Quando conheço a Pessoa do Senhor Jesus Cristo, sei que tenho tudo o que preciso, porque tudo está n’Ele – amor, poder, santidade n’Ele. “Mas aquele que beber da água que Eu lhe der nunca terá sede” (Jo 4:14). Um pecador que é detectado está em uma situação diferente da de estar na possessão do poço, mas a detecção fazia parte do caminho para possuir o poço. Para trazer esse poço ao coração, Ele precisa convencer do pecado. Ela precisa estar conscientemente na presença de Deus. Será que pensamos nisso – que estamos na presença de Deus? Nunca pecaríamos se o fizéssemos.
O poço de água
A mulher segue o curso natural de seus próprios pensamentos ao falar sobre a água do poço (vs. 11-12). Mas Cristo diz: “A água que Eu lhe der se fará nele uma fonte de água”. Ao se usar o que o pecado dá neste mundo, aquilo logo se esgota; sua força se esvai ao se gastar: a fonte se seca. Mas com as coisas espirituais é exatamente o contrário. Quanto mais uso, mais tenho. “Porque àquele que tem, se dará, e terá em abundância” (Mt 13:12). E não deixa desejo por mais nada – nenhum anseio pelo que eu não tenho. “Aquele… nunca terá sede” – nunca terá sede de qualquer outra coisa, enquanto houver o crescente senso de necessidade da água viva continuamente.
Não posso dizer isso na prática sobre alguém cuja alma anseia por coisas terrenais.

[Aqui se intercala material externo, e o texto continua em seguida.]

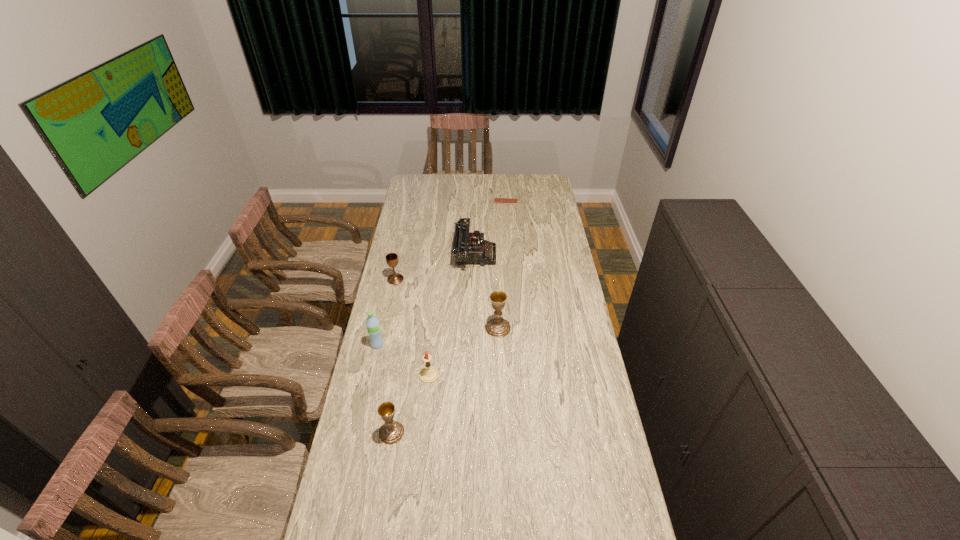
This screenshot has height=540, width=960. In order to click on the third nearest object in this screenshot , I will do `click(373, 327)`.

Identify the location of vacant area situated on the left of the nearest chalice. (352, 433).

I want to click on vacant space located on the front of the fourth nearest object, so click(x=501, y=406).

The width and height of the screenshot is (960, 540). I want to click on vacant space located on the back of the leftmost chalice, so pyautogui.click(x=400, y=256).

At what (x,y) coordinates should I click in order to perform the action: click on vacant area located 0.340m on the keyboard of the typewriter. Please return your answer as a coordinate pair (x, y). The height and width of the screenshot is (540, 960). Looking at the image, I should click on (564, 254).

Locate an element on the screen. The image size is (960, 540). free space located on the front of the chocolate bar is located at coordinates (509, 234).

Locate an element on the screen. The height and width of the screenshot is (540, 960). vacant space positioned on the front of the fourth object from right to left is located at coordinates (425, 412).

Where is `vacant space located on the front of the fifth farthest object`? The width and height of the screenshot is (960, 540). vacant space located on the front of the fifth farthest object is located at coordinates (359, 429).

At what (x,y) coordinates should I click in order to perform the action: click on water bottle that is at the left edge. Please return your answer as a coordinate pair (x, y). The height and width of the screenshot is (540, 960). Looking at the image, I should click on (373, 327).

At what (x,y) coordinates should I click in order to perform the action: click on free space at the far edge of the desktop. Please return your answer as a coordinate pair (x, y). Image resolution: width=960 pixels, height=540 pixels. Looking at the image, I should click on (442, 176).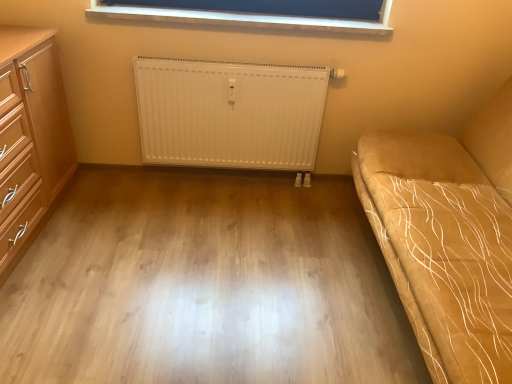
Question: From the image's perspective, is suede-like beige studio couch at right over light wood floor at center?

Choices:
 (A) yes
 (B) no

Answer: (A)

Question: Does suede-like beige studio couch at right have a greater width compared to light wood floor at center?

Choices:
 (A) yes
 (B) no

Answer: (B)

Question: From a real-world perspective, is suede-like beige studio couch at right physically below light wood floor at center?

Choices:
 (A) no
 (B) yes

Answer: (A)

Question: Is there a large distance between suede-like beige studio couch at right and light wood floor at center?

Choices:
 (A) yes
 (B) no

Answer: (B)

Question: Is suede-like beige studio couch at right thinner than light wood floor at center?

Choices:
 (A) no
 (B) yes

Answer: (B)

Question: Is suede-like beige studio couch at right oriented towards light wood floor at center?

Choices:
 (A) no
 (B) yes

Answer: (B)

Question: Is light wood/wooden chest of drawers at left facing towards light wood floor at center?

Choices:
 (A) yes
 (B) no

Answer: (A)

Question: Can you confirm if light wood/wooden chest of drawers at left is thinner than light wood floor at center?

Choices:
 (A) yes
 (B) no

Answer: (A)

Question: Is the position of light wood/wooden chest of drawers at left less distant than that of light wood floor at center?

Choices:
 (A) no
 (B) yes

Answer: (B)

Question: Does light wood/wooden chest of drawers at left have a smaller size compared to light wood floor at center?

Choices:
 (A) yes
 (B) no

Answer: (B)

Question: Is the depth of light wood/wooden chest of drawers at left greater than that of light wood floor at center?

Choices:
 (A) no
 (B) yes

Answer: (A)

Question: Does light wood/wooden chest of drawers at left have a lesser height compared to light wood floor at center?

Choices:
 (A) no
 (B) yes

Answer: (A)

Question: From a real-world perspective, is white ribbed radiator at center on top of light wood floor at center?

Choices:
 (A) yes
 (B) no

Answer: (A)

Quando há essa crosta dura sobre a alma, há necessidade de humilhação, mas o estado natural de um Cristão é seguir em frente e receber mais. Um Cristão mergulhado na carne tem sede. Se alguém fosse ao fundo de sua alma, poderia encontrar o poço, mas deveria haver na alma o senso de possessão e não de necessidade.
Descanso e poder
Aqui há descanso e poder. Não temos apenas a vida eterna n’Aquele de Quem nunca seremos separados, mas o homem tem uma fonte de água em si mesmo. Este é o poder que desce de Deus – o céu é trazido ao meu coração. É o poder da vida divina me colocando em comunhão com o Pai e o Filho. É nada menos que tudo o que está em Deus habitando em mim. Eu tenho algo que se apodera dessa nova vida: o dom de Deus. A fonte de água está no indivíduo; há uma fonte eterna em minha própria alma. Há um poder na pessoa que a associa a tudo o que está em Deus; o indivíduo a bebe, a recebe como uma pessoa sedenta, e então ela se torna nele uma fonte que o torna participante do que está em Deus. Ela se alimenta, com apreensão espiritual, das coisas de Deus.
Isso não se refere a um dom exterior, mas ao poder vivo na alma, abrangendo tudo o que o Pai e o Filho têm, e que tem o caráter e a marca, na pessoa, da vida eterna para a qual ele jorra. Essas coisas eternas pertencem à pessoa que as desfruta; a água “a jorrar para a vida eterna” (ARA).